Solved

# Regular Expression - Big Array!?!

Posted on 2004-04-26
390 Views
Hi friends

I have a VERY big array and a text file. I've to go thru every line of the text file and see if any ONE of the element of the array is in that. It is ENOUGH if atleast one match is there. Thats it. Now I use the following way:

\$Pattern=join ('|',@BigArray);
while (<IN>) { if (m#\$Pattern#) {print \$&;} }

I also tried this:
\$Pattern=join ('|',@BigArray);
undef(\$/);  \$_=<IN>;
if (m#\$Pattern#) {print \$&}

Both the method consumes some 37 - 45 seconds. Is there any way to optimize this?

Thanx
0
Question by:vi_srikanth
[X]
###### Welcome to Experts Exchange

Add your voice to the tech community where 5M+ people just like you are talking about what matters.
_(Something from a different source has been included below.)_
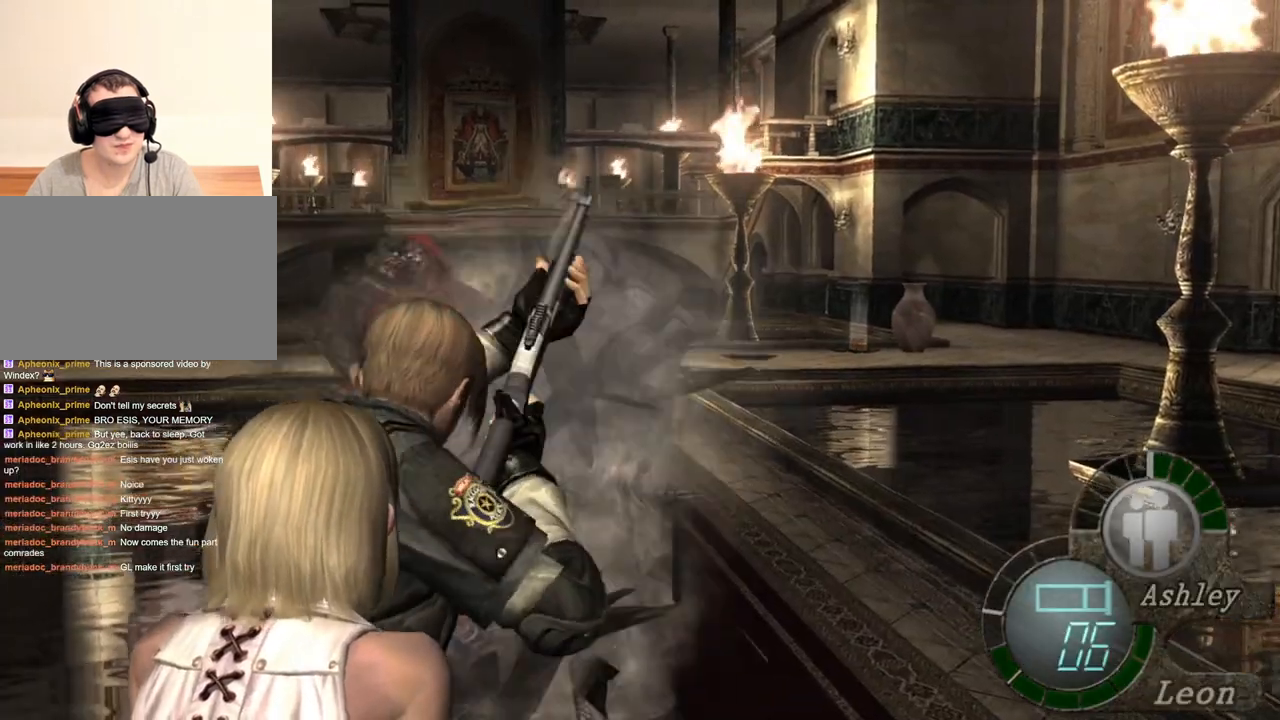
{"keys": [], "mouse": ["right"], "events": []}
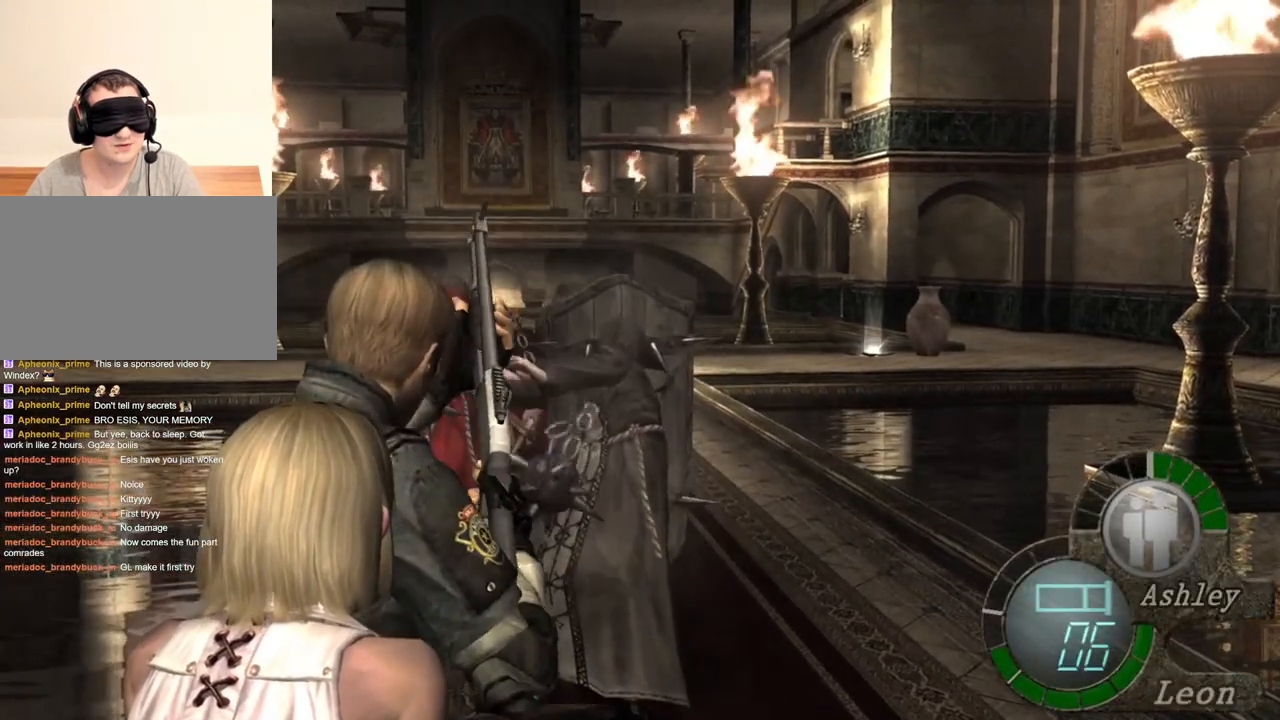
{"keys": [], "mouse": ["right"], "events": []}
• Help others & share knowledge
• Earn cash & points
• 8
• 4
• 3
• +4

LVL 3

Assisted Solution

PerlKing earned 50 total points
ID: 10925854
Ideally you should be using a HASH like this:
%patterns = map { \$_, 1 } @BigArray;
while (<IN>) { if ( exists \$patterns{\$_} ) {print \$&;} }

But your requirement is that "if you see if any ONE of the element" it it sufficient. So, using a HASH may not be all that beneficial but still this MAY BE BETTER than having a HUGE regular expression like that one that you created.

Did you already try this method?
0

LVL 84

Expert Comment

ID: 10926116
Are all the elements of the form \b\w+\b
Can there be more than one element per line?

Usiing \$& slows down all matching operations, you might try just removing all \$& in your program
0

LVL 84

Expert Comment

ID: 10926168
unless the elements in @BigArray end with \n
you may want to chomp; or map { "\$_\n", 1 } when using PerlKing's method.
0

LVL 4

Author Comment

ID: 10926597
Perl King> Ideally you should be using a HASH
But, even this consumes more time. Is there any other way?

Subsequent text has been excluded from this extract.